But often in production, ML models are parts of overall systems. Let's see a data-centric approach to such systems where we use this data

In [None]:
from whylogs.core.relations import Predicate
from whylogs.core.metrics.condition_count_metric import Condition
from whylogs.core.validators import ConditionValidator

In [None]:
def raise_error(validator_name, condition_name, value):
    raise LLMApplicationValidationError(
        f"Failed {validator_name} with value {value}."
    )

In [None]:
low_condition = {"<0.3": Condition(Predicate().less_than(0.3))}

In [None]:
toxicity_validator = ConditionValidator(
    name = "Toxic",
    conditions = low_condition,
    actions = [raise_error]
)

In [None]:
refusal_validator = ConditionValidator(
    name = "Refusal",
    conditions = low_condition,
    actions = [raise_error]
)

In [None]:
llm_validators = {
    "prompt.toxicity": [toxicity_validator],
    "response.refusal_similarity": [refusal_validator]
}

In [None]:
from whylogs.experimental.core.udf_schema import udf_schema

active_llm_logger = why.logger(
    model = "rolling",
    interval = 5,
    when = "M",
    base_name = "active_llm",
    schema = udf_schema(validators = llm_validators)
)

In [None]:
active_llm_logger.log(
    {"response":"I'm sorry, but I can't answer that."}
)

In [None]:
while True:
    try:
        request = user_request()
        response = prompt_llm(request)
        user_reply_success(request, response)
    except KeyboardInterrupt:
        break
    except LLMApplicationValidationError:
        user_reply_failure(request)
        break

# Section 5. Characterizing image data

Characterizing and improving the quality of unstructured data like images and text looks quite different than that of tabular data at times. Unstructured data is often very high-dimensional and complex causing human labeling to take a more important role.

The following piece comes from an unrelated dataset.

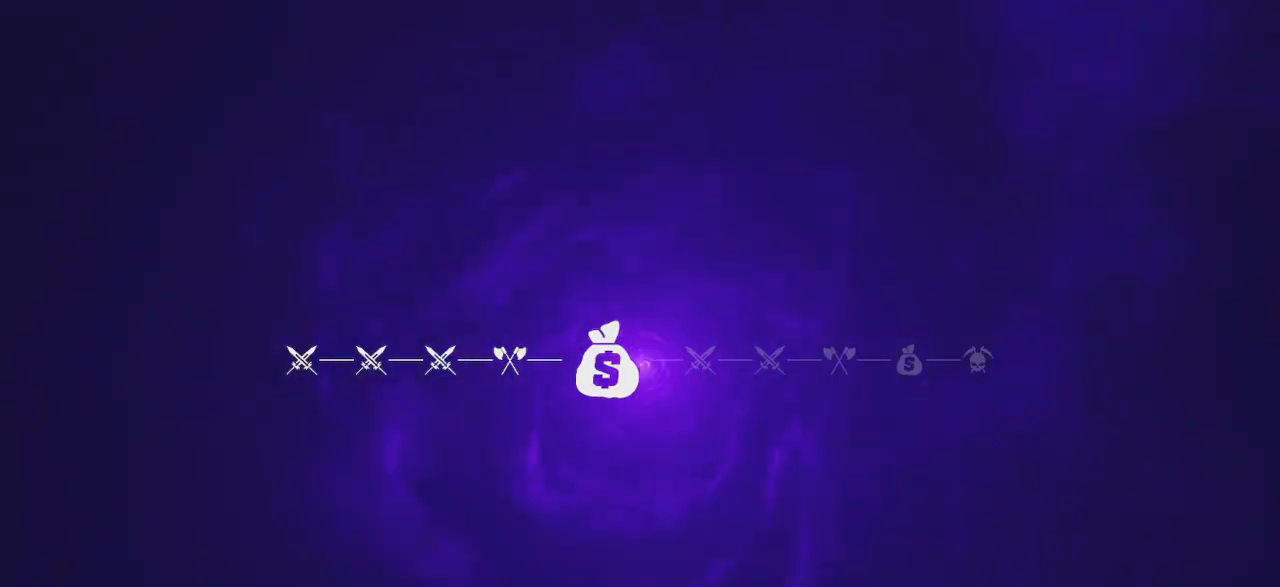
{"keys": ["w"], "mouse": [], "events": [[83, "mouse_wheel", "up"]]}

But there are several efforts that go the opposite direction -- using simple rules, metrics, labeling functions to create higher quality data systems. We'll look at simple metrics that are valuable for image data.

## Viewing and logging example images

We take just four images from the [Ahmed & Moustafa (2016) dataset](https://github.com/emanhamed/Houses-dataset) for a home listing for our example.

In [None]:
%pip install --upgrade pillow

In [None]:
from PIL import Image

In [None]:
# Re-importing in case we restart runtime (needed for Google Colab)
import helpers
import whylogs as why
from whylogs.viz import NotebookProfileVisualizer
from whylogs.extras.image_metric import log_image

In [None]:
frontal_img = Image.open("images/99_frontal.jpg")
frontal_img

In [None]:
bedroom_img = Image.open("images/99_bedroom.jpg")
bedroom_img

In [None]:
bathroom_img = Image.open("images/99_bathroom.jpg")
bathroom_img

In [None]:
kitchen_img = Image.open("images/99_kitchen.jpg")
kitchen_img

In [None]:
# Logging several related images
image_profile = log_image({
    "frontal": frontal_img,
    "bedroom": bedroom_img,
    "bathroom": bathroom_img,
    "kitchen": kitchen_img
})

## Simple metrics for images

### Brainstorm

What simple metrics could we use to distinguish between these images?

### Done? See whylogs defaults

After brainstorming, run the function to see a list of what whylogs collects by default.

In [None]:
helpers.whylogs_image_metrics_text()

## Comparing images of different types

Let's compare frontal, bedroom, bathroom, and kitchen image types. I have profiled the full dataset for all images in the dataset. Any drift we see between two profiles represent a difference between the two categories represented in the dataset, not just individual images.



In [None]:
all_frontal_images_profile = why.read("images/all_frontal_images.bin")
all_bedroom_images_profile = why.read("images/all_bedroom_images.bin")
all_bathroom_images_profile = why.read("images/all_bathroom_images.bin")
all_kitchen_images_profile = why.read("images/all_kitchen_images.bin")

In [None]:
viz = NotebookProfileVisualizer()
viz.set_profiles(target_profile_view=all_frontal_images_profile.view(),
                 reference_profile_view=all_kitchen_images_profile.view())
viz.summary_drift_report()

## Deeper dive on image embeddings

See the following Google Colab notebook for an exploration of image analysis on image embeddings for MNIST.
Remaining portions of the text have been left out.